__Task instructions__.
Could you transcribe every record below exactly as written, excluding the pictures?

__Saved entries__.
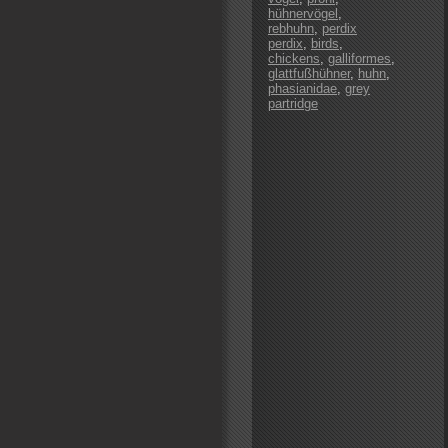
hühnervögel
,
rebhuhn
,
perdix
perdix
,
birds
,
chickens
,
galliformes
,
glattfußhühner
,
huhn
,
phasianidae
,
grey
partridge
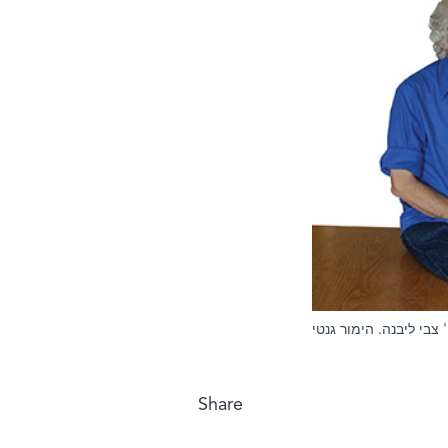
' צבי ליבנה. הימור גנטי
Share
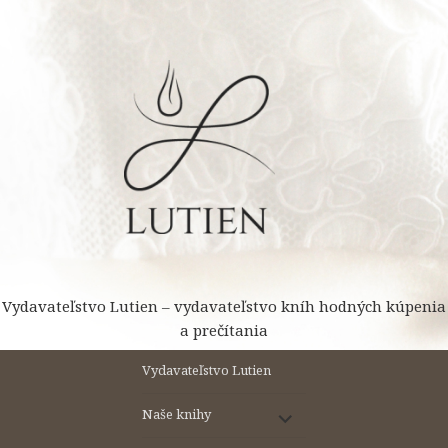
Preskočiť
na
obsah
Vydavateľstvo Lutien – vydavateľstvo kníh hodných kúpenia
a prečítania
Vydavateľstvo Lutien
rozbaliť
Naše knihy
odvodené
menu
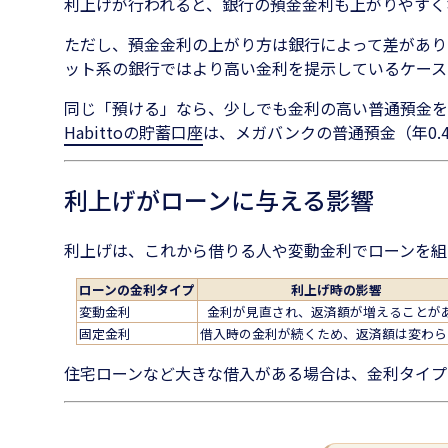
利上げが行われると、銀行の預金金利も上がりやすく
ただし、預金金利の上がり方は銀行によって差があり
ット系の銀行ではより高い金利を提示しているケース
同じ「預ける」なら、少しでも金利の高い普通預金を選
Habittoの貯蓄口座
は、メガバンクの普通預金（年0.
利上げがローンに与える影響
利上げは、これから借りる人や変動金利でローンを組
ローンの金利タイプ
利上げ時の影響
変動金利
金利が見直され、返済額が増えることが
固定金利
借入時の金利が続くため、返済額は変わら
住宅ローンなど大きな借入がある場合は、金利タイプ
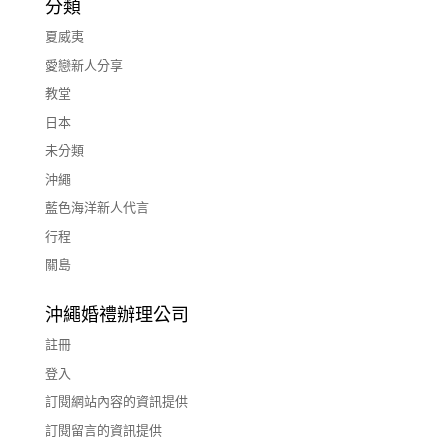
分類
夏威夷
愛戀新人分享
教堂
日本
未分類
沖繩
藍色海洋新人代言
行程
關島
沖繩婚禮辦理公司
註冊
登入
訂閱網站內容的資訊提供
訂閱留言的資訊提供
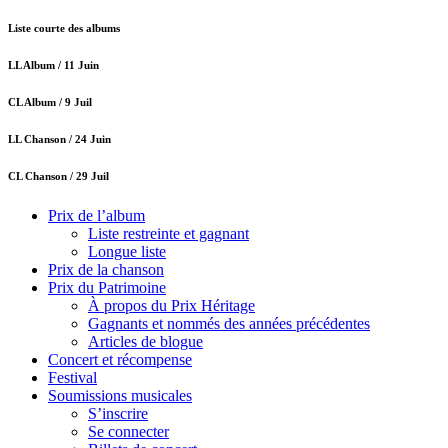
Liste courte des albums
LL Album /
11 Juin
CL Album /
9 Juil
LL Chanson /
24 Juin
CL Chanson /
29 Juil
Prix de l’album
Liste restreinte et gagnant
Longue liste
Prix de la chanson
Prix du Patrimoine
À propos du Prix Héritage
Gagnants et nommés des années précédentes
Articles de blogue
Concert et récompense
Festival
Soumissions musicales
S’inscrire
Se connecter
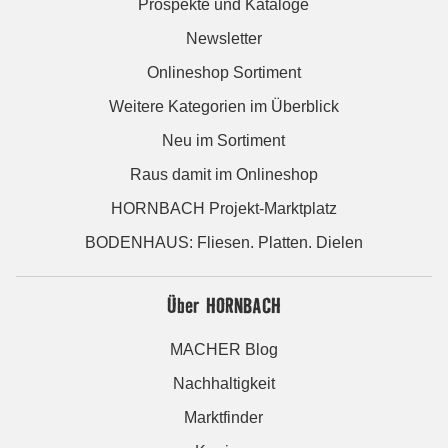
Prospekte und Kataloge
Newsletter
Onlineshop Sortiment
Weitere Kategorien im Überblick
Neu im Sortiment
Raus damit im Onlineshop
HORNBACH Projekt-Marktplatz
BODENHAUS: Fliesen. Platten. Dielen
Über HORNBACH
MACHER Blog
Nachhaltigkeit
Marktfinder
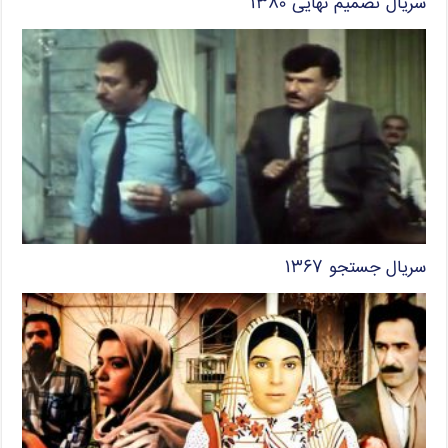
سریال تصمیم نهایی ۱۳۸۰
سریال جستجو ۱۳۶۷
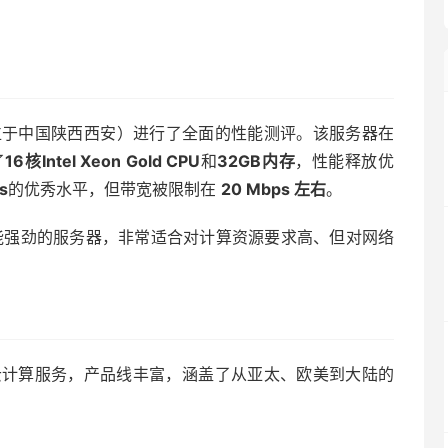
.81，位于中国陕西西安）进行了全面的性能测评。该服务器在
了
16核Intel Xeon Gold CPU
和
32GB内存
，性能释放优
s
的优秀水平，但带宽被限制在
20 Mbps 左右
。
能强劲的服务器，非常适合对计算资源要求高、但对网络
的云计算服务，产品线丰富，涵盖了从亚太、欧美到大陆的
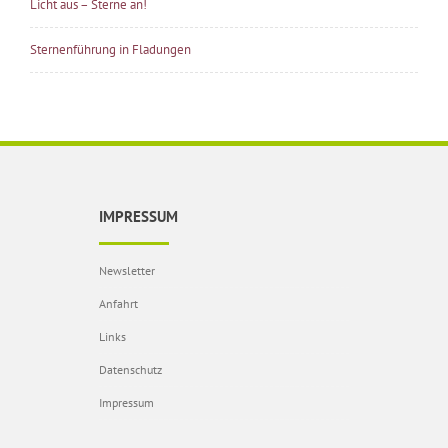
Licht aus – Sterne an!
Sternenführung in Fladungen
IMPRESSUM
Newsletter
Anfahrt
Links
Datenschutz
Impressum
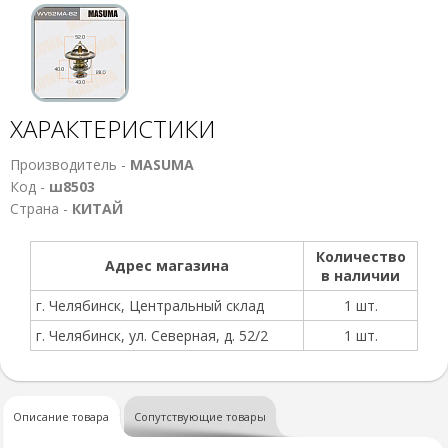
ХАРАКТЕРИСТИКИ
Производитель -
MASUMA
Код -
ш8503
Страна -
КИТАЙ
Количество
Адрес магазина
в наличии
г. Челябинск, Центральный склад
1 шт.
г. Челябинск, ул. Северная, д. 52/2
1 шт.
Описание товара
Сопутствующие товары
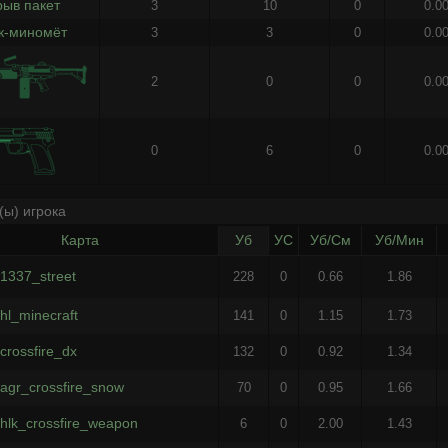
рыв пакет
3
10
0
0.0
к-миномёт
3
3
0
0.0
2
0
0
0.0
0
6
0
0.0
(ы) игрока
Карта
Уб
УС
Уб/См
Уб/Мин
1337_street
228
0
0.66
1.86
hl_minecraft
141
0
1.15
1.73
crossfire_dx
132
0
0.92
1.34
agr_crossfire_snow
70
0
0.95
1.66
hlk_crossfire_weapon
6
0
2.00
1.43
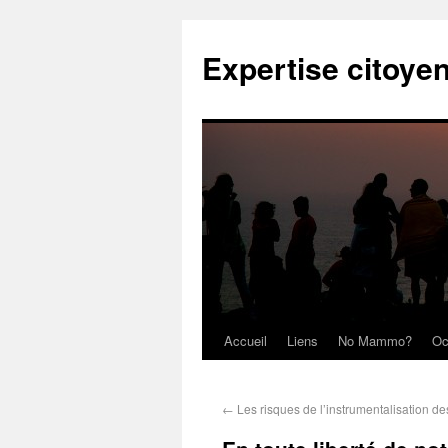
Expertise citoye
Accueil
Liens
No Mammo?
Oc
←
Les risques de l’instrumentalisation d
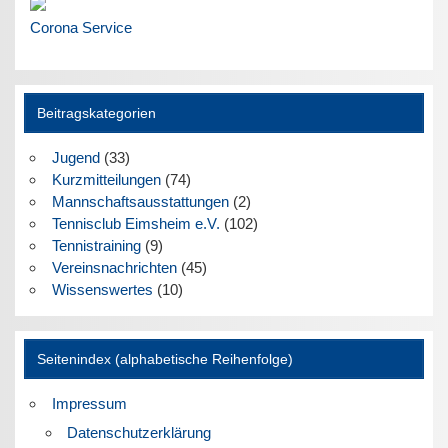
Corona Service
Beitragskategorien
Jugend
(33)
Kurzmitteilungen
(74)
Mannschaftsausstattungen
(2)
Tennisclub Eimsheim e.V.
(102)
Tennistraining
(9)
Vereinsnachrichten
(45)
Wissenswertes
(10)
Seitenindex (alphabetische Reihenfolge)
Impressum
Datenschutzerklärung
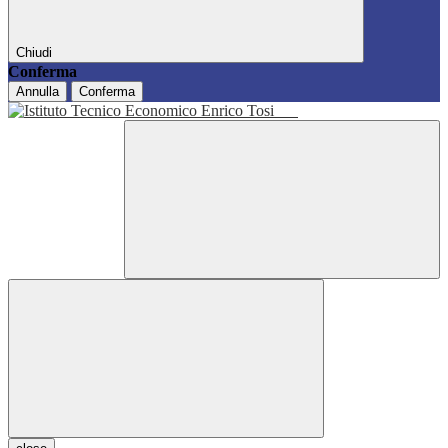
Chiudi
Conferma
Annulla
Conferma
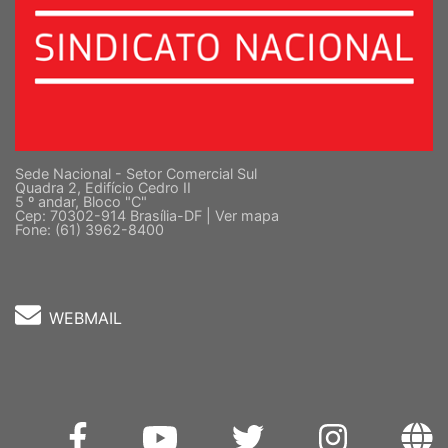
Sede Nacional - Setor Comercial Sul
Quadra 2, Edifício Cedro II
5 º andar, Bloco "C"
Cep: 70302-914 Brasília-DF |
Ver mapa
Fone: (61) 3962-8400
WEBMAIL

__Solution__.
hühnervögel
,
rebhuhn
,
perdix
perdix
,
birds
,
chickens
,
galliformes
,
glattfußhühner
,
huhn
,
phasianidae
,
grey
partridge
' צבי ליבנה. הימור גנטי
Share
Preskočiť
na
obsah
Vydavateľstvo Lutien – vydavateľstvo kníh hodných kúpenia
a prečítania
Vydavateľstvo Lutien
rozbaliť
Naše knihy
odvodené
menu
利上げが行われると、銀行の預金金利も上がりやすく
ただし、預金金利の上がり方は銀行によって差があり
ット系の銀行ではより高い金利を提示しているケース
同じ「預ける」なら、少しでも金利の高い普通預金を選
Habittoの貯蓄口座
は、メガバンクの普通預金（年0.
利上げがローンに与える影響
利上げは、これから借りる人や変動金利でローンを組
ローンの金利タイプ
利上げ時の影響
変動金利
金利が見直され、返済額が増えることが
固定金利
借入時の金利が続くため、返済額は変わら
住宅ローンなど大きな借入がある場合は、金利タイプ
分類
夏威夷
愛戀新人分享
教堂
日本
未分類
沖繩
藍色海洋新人代言
行程
關島
沖繩婚禮辦理公司
註冊
登入
訂閱網站內容的資訊提供
訂閱留言的資訊提供
Liste courte des albums
LL Album /
11 Juin
CL Album /
9 Juil
LL Chanson /
24 Juin
CL Chanson /
29 Juil
Prix de l’album
Liste restreinte et gagnant
Longue liste
Prix de la chanson
Prix du Patrimoine
À propos du Prix Héritage
Gagnants et nommés des années précédentes
Articles de blogue
Concert et récompense
Festival
Soumissions musicales
S’inscrire
Se connecter
Prospekte und Kataloge
Newsletter
Onlineshop Sortiment
Weitere Kategorien im Überblick
Neu im Sortiment
Raus damit im Onlineshop
HORNBACH Projekt-Marktplatz
BODENHAUS: Fliesen. Platten. Dielen
Über HORNBACH
MACHER Blog
Nachhaltigkeit
Marktfinder
سریال تصمیم نهایی ۱۳۸۰
سریال جستجو ۱۳۶۷
.81，位于中国陕西西安）进行了全面的性能测评。该服务器在
了
16核Intel Xeon Gold CPU
和
32GB内存
，性能释放优
s
的优秀水平，但带宽被限制在
20 Mbps 左右
。
能强劲的服务器，非常适合对计算资源要求高、但对网络
的云计算服务，产品线丰富，涵盖了从亚太、欧美到大陆的
Licht aus – Sterne an!
Sternenführung in Fladungen
IMPRESSUM
Newsletter
Anfahrt
Links
Datenschutz
Impressum
ХАРАКТЕРИСТИКИ
Производитель -
MASUMA
Код -
ш8503
Страна -
КИТАЙ
Количество
Адрес магазина
в наличии
г. Челябинск, Центральный склад
1 шт.
г. Челябинск, ул. Северная, д. 52/2
1 шт.
Описание товара
Сопутствующие товары
рыв пакет
3
10
0
0.0
к-миномёт
3
3
0
0.0
2
0
0
0.0
0
6
0
0.0
(ы) игрока
Карта
Уб
УС
Уб/См
Уб/Мин
1337_street
228
0
0.66
1.86
hl_minecraft
141
0
1.15
1.73
crossfire_dx
132
0
0.92
1.34
agr_crossfire_snow
70
0
0.95
1.66
hlk_crossfire_weapon
6
0
2.00
1.43
Expertise citoye
Accueil
Liens
No Mammo?
Oc
←
Les risques de l’instrumentalisation d
Corona Service
Beitragskategorien
Jugend
(33)
Kurzmitteilungen
(74)
Mannschaftsausstattungen
(2)
Tennisclub Eimsheim e.V.
(102)
Tennistraining
(9)
Vereinsnachrichten
(45)
Wissenswertes
(10)
Seitenindex (alphabetische Reihenfolge)
Impressum
Datenschutzerklärung
Chiudi
Conferma
Annulla
Conferma
Sede Nacional - Setor Comercial Sul
Quadra 2, Edifício Cedro II
5 º andar, Bloco "C"
Cep: 70302-914 Brasília-DF |
Ver mapa
Fone: (61) 3962-8400
WEBMAIL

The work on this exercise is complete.